Monday, December 28
Dec. 29th, 2020 04:16 amA pretty winter scene outside today, as everything is covered in hoar frost.
My sweetie and I went to town to get groceries. We also got more movies to watch (man, the selection of new movies is non-existent).
Some drama I didn't really need today. I phoned Mom, and I ended up talking maybe too much about Covid precautions, because I forget that these days things get twisted in her mind. She apparently takes any opportunity to feel upset and argue with my brother about not wanting home care to come and give her meds any more. He called me later to say that she was kind of upset. I shouldn't feel too badly about this though, because I guess she and my brother argue about this all the time. She can't keep track of her pills so she MUST have help, but she resists it at every turn. I guess though, she's at the point where I probably should just keep to the weather etc. Nothing too "real".
My Mom mentioned that my Trainwreck sister went to visit her adult children over the holidays. That is three sons, wives and kids, from three households. So... NOT social distancing. Trainwreck sister SAYS that she intends to stay away from Mom for two weeks, but who is able to ensure that she does? This sister is impulsive, and does whatever the f*ck she feels like doing that day. Mom isn't clear-minded enough to make sure that my sister doesn't come in.

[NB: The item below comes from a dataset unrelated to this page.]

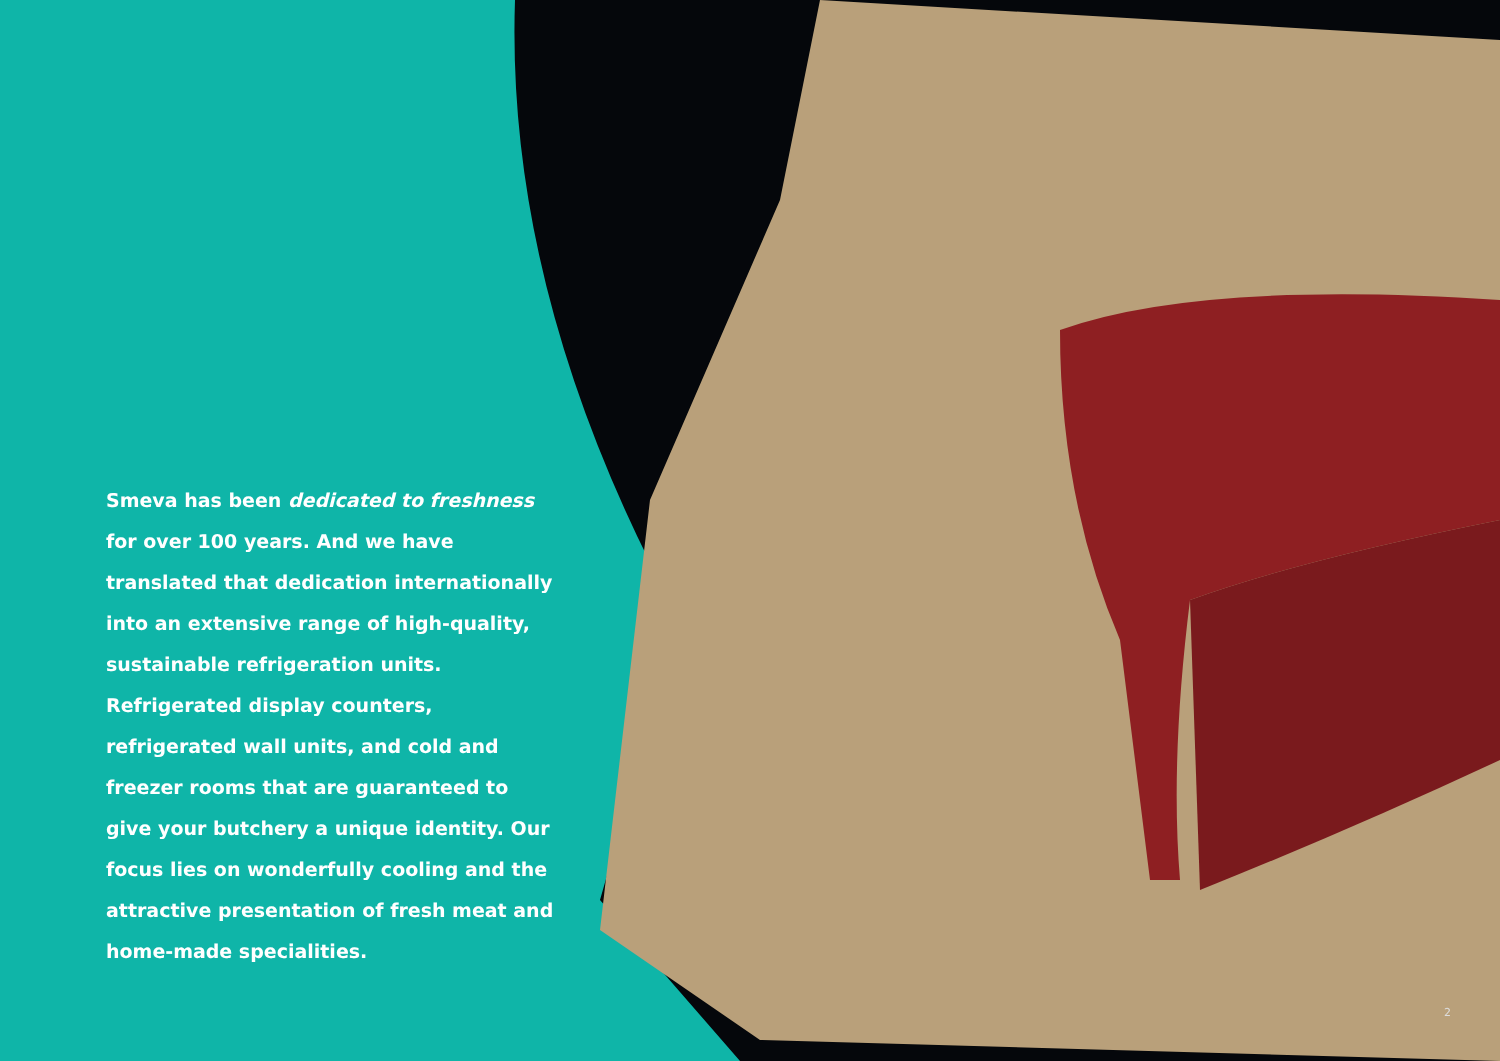Smeva has been dedicated to freshness for over 100 years. And we have translated that dedication internationally into an extensive range of high-quality, sustainable refrigeration units. Refrigerated display counters, refrigerated wall units, and cold and freezer rooms that are guaranteed to give your butchery a unique identity. Our focus lies on wonderfully cooling and the attractive presentation of fresh meat and home-made specialities.
2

This triggered a whole cascade of feelings, because only a week ago my nephew and his wife (who is a nurse, who worked in a hospital full of Covid right up until she gave birth) went to see my Mom with their new baby. Sure, they wore masks, but Mom didn't, and they sat with her for a couple of hours. I thought it was very irresponsible.
Another sister of ours was going to church and then dropping in on Mom too, right up until recently (now churches are closed).
So I called a different sister, and vented to her about people being reckless about visiting Mom.
I mean, COME ON people! Everyone thinks that THEIR reason for visiting Mom is legitimate. No one seems to realize that "I don't feel sick" doesn't mean they couldn't infect her. It makes me tired.
I also got angry at a guy standing beside me in the grocery store with his mask pulled down to his chin. I told him that the masks don't work that way, and he mumbled "I've got a breathing problem" as he turned and walked away from me. I yelled after him "well, we're ALL going to have breathing problems if you keep that up".
I feel like a huge part of my energy right now is going to talking to people about Covid, and arguing with them about precautions and even just wearing a god damned mask. Every day I feel like most of the conversations are about it, and many of my thoughts. I also feel like the world is shifting because of this, and people are becoming more and more divided politically here, and I wonder if we'll ever have movie theaters again (it seems like everything has made a massive shift to subscription services), or if constantly getting vaccines for whatever super bug is going around is now just going to be our lives.
It doesn't take much to upset me any more either. The stakes are too high right now, and people are starting to "normalize" the Covid situation again and keep making exceptions.
We came home and had a quiet evening. We watched "Fatman" which wasn't bad. I worked on a macrame cuff.
Sunday: We went to see River, and it was a good ride. I feel like he's less "bracing" on the bit, and giving well when I do the pressure release work on the ground, and from his back.